8.7.2006   

FR

Journal officiel de l'Union européenne

L 187/28


DÉCISION DU CONSEIL

du 29 mai 2006

relative à la conclusion de la procédure de consultation avec la République islamique de Mauritanie au titre de l'article 96 de l'accord de Cotonou révisé

(2006/470/CE)

LE CONSEIL DE L'UNION EUROPÉENNE,

vu le traité instituant la Communauté européenne,

vu l'accord de partenariat ACP-CE signé à Cotonou le 23 juin 2000 (1) (ci-après dénommé «accord ACP-CE»), tel que modifié par l'accord signé à Luxembourg le 25 juin 2005 (2), et notamment son article 96,

vu l'accord interne relatif aux mesures à prendre et aux procédures à suivre pour la mise en œuvre de l'accord de partenariat ACP-CE (3), et notamment son article 3,

vu la proposition de la Commission,

considérant ce qui suit:

(1)

Les éléments essentiels de l'accord ACP-CE, visés en son article 9, ont été violés.

(2)

Conformément à l'article 96 de l'accord ACP-CE, des consultations ont été engagées le 30 novembre 2005 avec les pays ACP et la République islamique de Mauritanie à l'occasion desquelles les autorités mauritaniennes ont pris des engagements spécifiques visant à remédier aux problèmes exposés par l'Union européenne et à mettre en œuvre ces engagements au cours d'une période de dialogue approfondi de cent vingt jours.

(3)

---+---

Consigne 1: Selon la décision du Conseil sur la Mauritanie, à quelle date les consultations au titre de l'article 96 ont-elles été engagées ?
Consigne 2: Citez le passage de la décision du Conseil sur la Mauritanie qui va de «vu la proposition» jusqu'à «cent vingt jours.».
Consigne 3: Poursuivez la rédaction de la décision du Conseil sur la Mauritanie à partir du point où elle s'interrompt.
La liste constitue un matériau distinct, sans lien avec la décision du Conseil.

Extraits de données:
---+---

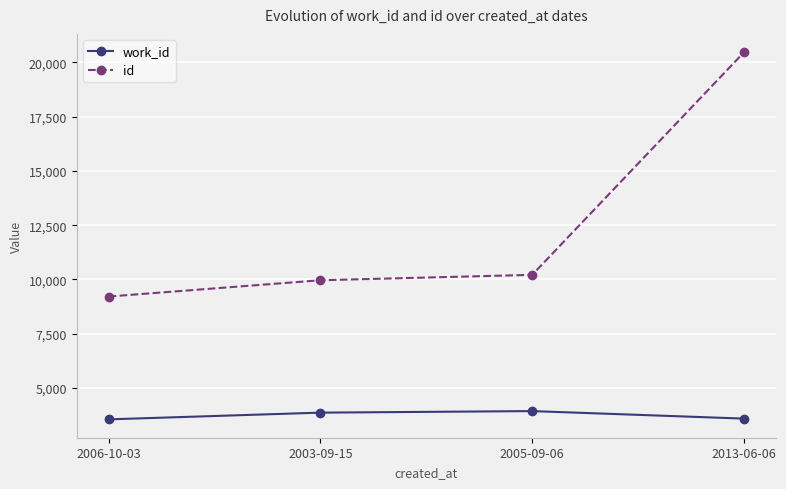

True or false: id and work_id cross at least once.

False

---+---

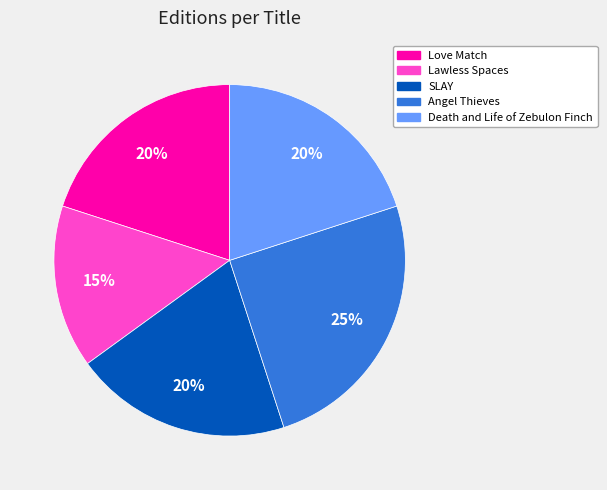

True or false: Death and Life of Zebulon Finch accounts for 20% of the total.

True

---+---

Résultat de l'exercice 1: Elles ont été engagées le 30 novembre 2005.

Résultat de l'exercice 2:
vu la proposition de la Commission,

considérant ce qui suit:

(1)

Les éléments essentiels de l'accord ACP-CE, visés en son article 9, ont été violés.

(2)

Conformément à l'article 96 de l'accord ACP-CE, des consultations ont été engagées le 30 novembre 2005 avec les pays ACP et la République islamique de Mauritanie à l'occasion desquelles les autorités mauritaniennes ont pris des engagements spécifiques visant à remédier aux problèmes exposés par l'Union européenne et à mettre en œuvre ces engagements au cours d'une période de dialogue approfondi de cent vingt jours.

Résultat de l'exercice 3:
À l'issue de cette période, il apparaît que certains des engagements précités ont donné lieu à des initiatives concrètes et que d'autres ont été remplis. Néanmoins, plusieurs mesures importantes au regard des éléments essentiels de l'accord ACP-CE doivent encore être mises en œuvre,

DÉCIDE:

Article premier

Les consultations engagées avec la République islamique de Mauritanie conformément à l'article 96 de l'accord ACP-CE sont clôturées.

Article 2

Les mesures précisées dans la lettre figurant en annexe sont adoptées au titre des mesures appropriées visées à l'article 96, paragraphe 2, point c), de l'accord ACP-CE.

Article 3

La présente décision entre en vigueur le jour de son adoption.

La présente décision expire le 29 novembre 2007. Elle est réexaminée régulièrement au moins tous les six mois.

Article 4

La présente décision est publiée au Journal officiel de l'Union européenne.

Fait à Bruxelles, le 29 mai 2006.

Par le Conseil

Le président

M. BARTENSTEIN


(1)  JO L 317 du 15.12.2000, p. 3.

(2)  JO L 209 du 11.8.2005, p. 27.

(3)  JO L 317 du 15.12.2000, p. 376.


ANNEXE

Monsieur le Premier Ministre,

L'Union européenne (UE) attache une grande importance aux dispositions de l'article 9 de l'accord de Cotonou révisé. Le respect des droits de l'homme, des principes démocratiques et de l'État de droit, sur lesquels se fonde le partenariat ACP-UE constituent des éléments essentiels dudit accord et, par conséquent, le fondement de nos relations.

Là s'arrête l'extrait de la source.